[Поставленная задача 1] Перечислите все товары, которые, согласно тексту о лондонском бунте 1517 года, привозили в столицу ганзейские торговцы.
[Поставленная задача 2] Кто, по тексту о лондонском бунте 1517 года, были самыми искусными ткачами в Лондоне?
[Поставленная задача 3] Пожалуйста, продолжите текст о лондонском бунте 1517 года, начав сразу после его последнего предложения.

[Страница]
--------------------------------

Как овцы съели людей
Собираясь целиком посвятить эту главу экономике, я долго раздумывал, включать ли сюда рассказ о знаменитом лондонском бунте 1517 г., и в конце концов решил сделать это. Как-никак он тоже имеет отношение к экономике, правда, на сей раз выразившей себя в крайне уродливой форме.
К этому времени в Лондоне обитало множество иностранцев. Самыми искусными ткачами, как и двести лет назад, были фламандцы, оружейниками – итальянцы. Хватало в столице и ганзейских торговцев, привозивших канаты и кожи, лес и гвозди, деготь и воск. После женитьбы принца Артура на Екатерине Арагонской в Лондоне появились и испанские ремесленники.
Весной 1517 г. на лондонских улицах стали кучковаться молодые подмастерья-ремесленники, самые что ни на есть натуральные местные, образно говоря. Девушки и пиво их не интересовали. Они вели серьезные дискуссии о том, как жить дальше. Тема была одна: эти чертовы понаехавшие, из-за которых честному лондонцу хоть ложись и с голоду помирай. По мнению подмастерьев, понаехавшие слишком уж легко зарабатывали на жизнь, хотя ткачество и оружейное дело всегда были одними из самых трудных ремесел.
Вполне логично было бы предположить, что гнев их в первую очередь будет направлен на ганзейских торговцев. «Понаехали! Рынки все захватили! Цены ломят!» Но нет, мишенью этих ребят в первую очередь стали такие же ремесленники, как и они сами, иностранцы-конкуренты, гребущие деньги лопатой, в то время как местные перебиваются с хлеба на квас.
Почему-то никому не приходил в голову самый простой и суливший немалые выгоды выход: самим повысить мастерство, работать искуснее, а значит, зарабатывать больше. Речь шла о другом: иностранцы отнимают у нас работу. Говоря современным языком, это была толпа самых обыкновенных гопников, не способных похвастать мастерством в своем ремесле, но жить желавших красиво.

--------------------------------

[Перечень записей]
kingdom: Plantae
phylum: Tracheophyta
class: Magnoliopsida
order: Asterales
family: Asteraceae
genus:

--------------------------------

[Результат выполнения 1] Канаты, кожи, лес, гвозди, деготь, воск.

[Результат выполнения 2] Фламандцы.

[Результат выполнения 3]
В отличие от погрома, устроенного во времена Уота Тайлера олигархами ремесленных цехов своим конкурентам, здесь никакого внешнего руководства не прослеживается. Чистая самодеятельность толпы. Как показывает опыт, в таких случаях людям надоедает перетирать одно и то же, и они расходятся. Либо у них объявляется совершенно случайный вожак на несколько часов, горлопан и баламут.
Такой тип сыскался. Это был некто Ланкольн. Программу он выдвинул незатейливую: чтобы все как сыр в масле катались. Понаехавших нужно прогнать из Лондона к чертовой матери, а неправедно нажитые богатства отнять и поделить.
Такие соображения всех устраивали. Особенно их вторая часть. И началось.
Той же ночью по городу носились сотни подмастерьев с горящими факелами. Они грабили лавки и дома иностранцев, потом поджигали их. Убийств, впрочем, приключилось мало. Хапать чужое добро было гораздо интереснее.
Власти реагировали на это жестко. В город были введены войска. Они быстро навели порядок незатейливыми методами, привычными для той эпохи, ловили погромщиков и вешали на чем придется. Способ был незатейливый, но чертовски эффективный. С погромом солдаты покончили очень быстро.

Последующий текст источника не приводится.